Regular activity breaks improve postprandial triglyceride response
Regular activity breaks combined with physical activity improves postprandial plasma triglyceride , non-esterified fatty acid and insulin responses in healthy, normal weight adults: a randomized crossover trialHomer AR, Fenemor SP, Perry TL, et al. - Journal of Clinical Lipidology, 2017; June 19, Epub ahead of print
Although physical activity (PA) and sedentary behavior affect the risk of all-cause mortality, cardiovascular disease and type 2 diabetes [1,2], the pattern of PA versus sedentary behavior to achieve this is not completely elucidated yet. Thus far, focus had been laid on their effects on the postprandial metabolism. In this context, it seems that regularly performed, short bouts of activity exert immediate effects on glucose and insulin, but the effects on postprandial triglyceride concentrations may be delayed [3-5].
As many studies measured the postprandial response immediately after PA, a study was performed to compare the effects of prolonged sitting and regular activity breaks for 2 minutes every 30 minutes, with or without an additional 30 min of continuous PA of the afternoon of day 1, on delayed postprandial metabolism measured on the morning of day 2. This study followed a randomized, crossover design and was performed in New Zealand between 2014 and 2016. Individuals were healthy and between 18 and 40 years, had a predominantly sedentary occupation and did not report more than 150 minutes of moderate to vigorous PA per week. Thirty-six participants completed all four intervention sessions.
The study comprised four intervention programs: 1) SIT: prolonged sitting (continuous sitting), 2) SIT+PA: prolonged sitting except for 30 min of continuous walking at the end of day 1, 3) RAB: sitting on both days was interrupted every 30 minutes by 2 minutes of walking and 4) RAB+PA: sitting on both days was interrupted every 30 minutes by 2 minutes of walking and additionally, 30 minutes of continuous walking at the end of day 1. Comparisons between intervention programs were made using mixed models including correction for fasting values at day 1.

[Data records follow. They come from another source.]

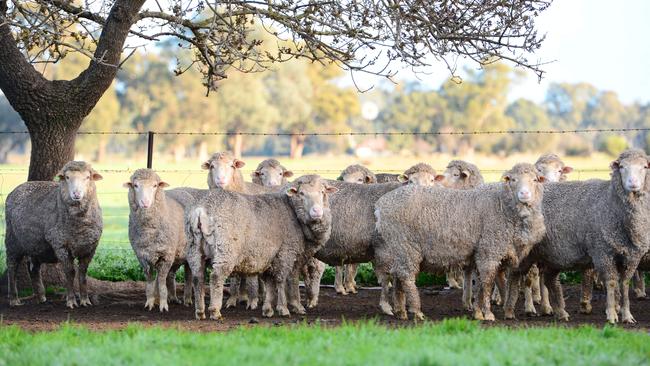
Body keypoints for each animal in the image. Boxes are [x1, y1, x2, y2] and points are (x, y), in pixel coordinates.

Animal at [4, 162, 102, 308]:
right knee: (12, 266)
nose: (76, 194)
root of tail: (16, 189)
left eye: (87, 177)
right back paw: (14, 299)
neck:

- Whereas fasting concentrations on day 2 for non-esterified fatty acid (NEFA), glucose, and insulin were not significantly different between interventions, these of triglycerides were (SIT: 87.22 mg/dL, SIT+PA: 83.66 mg/dL, RAB: 85.44 mg/dL, RAB+PA: 79.21 mg/dL, P=0.005).

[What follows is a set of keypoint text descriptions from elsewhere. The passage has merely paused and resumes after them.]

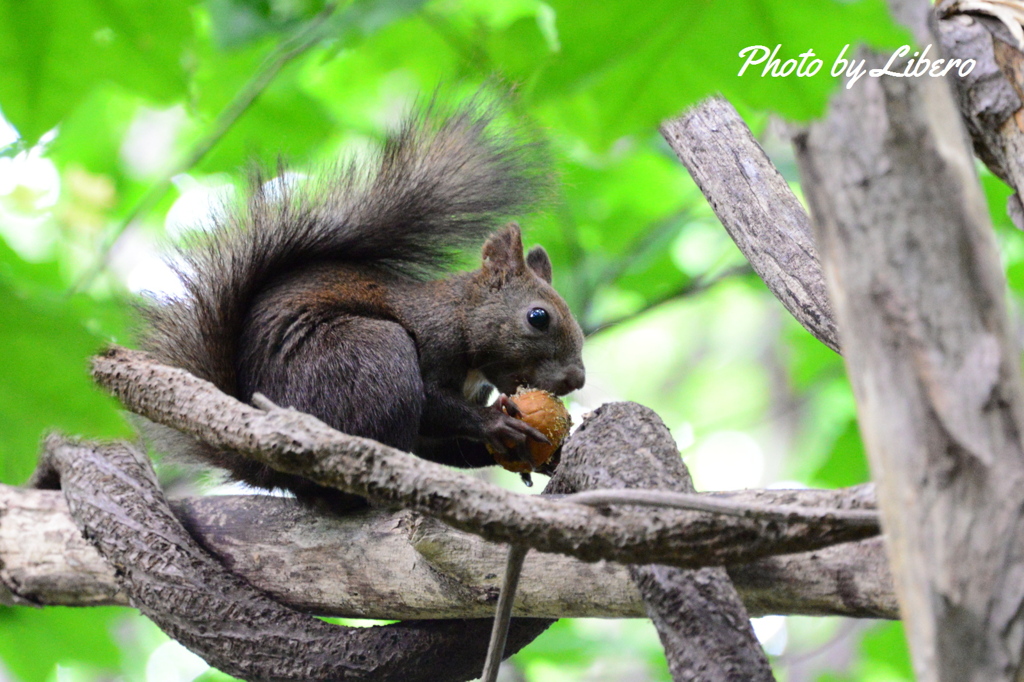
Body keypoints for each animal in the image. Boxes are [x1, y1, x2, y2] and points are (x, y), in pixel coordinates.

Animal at [138, 99, 585, 503]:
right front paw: (495, 423)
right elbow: (434, 403)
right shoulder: (433, 340)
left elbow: (444, 446)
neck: (461, 315)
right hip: (368, 356)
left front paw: (550, 454)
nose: (576, 380)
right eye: (538, 317)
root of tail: (270, 468)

- More specifically, RAB+PA resulted in lower fasting triglycerides compared to all other 3 interventions (mean difference compared to SIT -8.9, SD -16.02 to -2.67, P=0.008, compared to SIT+PA -6.23, SD -13.35 to 0.00, P=0.054, compared to RAB -10.68, SD -17.80 to -4.45, P=0.002).
- Looking at the total AUCs the overall effect of intervention at day 2 was significant for triglycerides (P=0.008), NEFA (P<0.001) and insulin (P<0.001), but not for glucose (P=0.290).
- More specifically, RAB and RAB+PA reduced triglyceride response with 7% and 11% respectively, when compared to SIT and RAB+PA reduced it by 10% when compared to SIT+PA. Moreover, RAB and RAB+PA attenuated the postprandial suppression of NEFA by 23% and 15% respectively, when compared to SIT. Regarding insulin, both interventions with PA reduced the response with 13-15%, compared to SIT.
- Looking at the incremental AUCs, the overall effect of intervention was not significant for NEFA, glucose or insulin, but was for triglycerides (SIT: 175.33 mg/dL, SIT+PA: 184.23 mg/dL, RAB: 141.51 mg/dL and RAB+PA: 150.41 mg/dL, P=0.002).
When measured 1 full day after breaks or PA, postprandial triglyceride response is attenuated by breaks of 2 minutes with regular activity. This is further enhanced when combining regular breaks with PA of 30 minutes of continuous walking, which also improves insulinemic responses.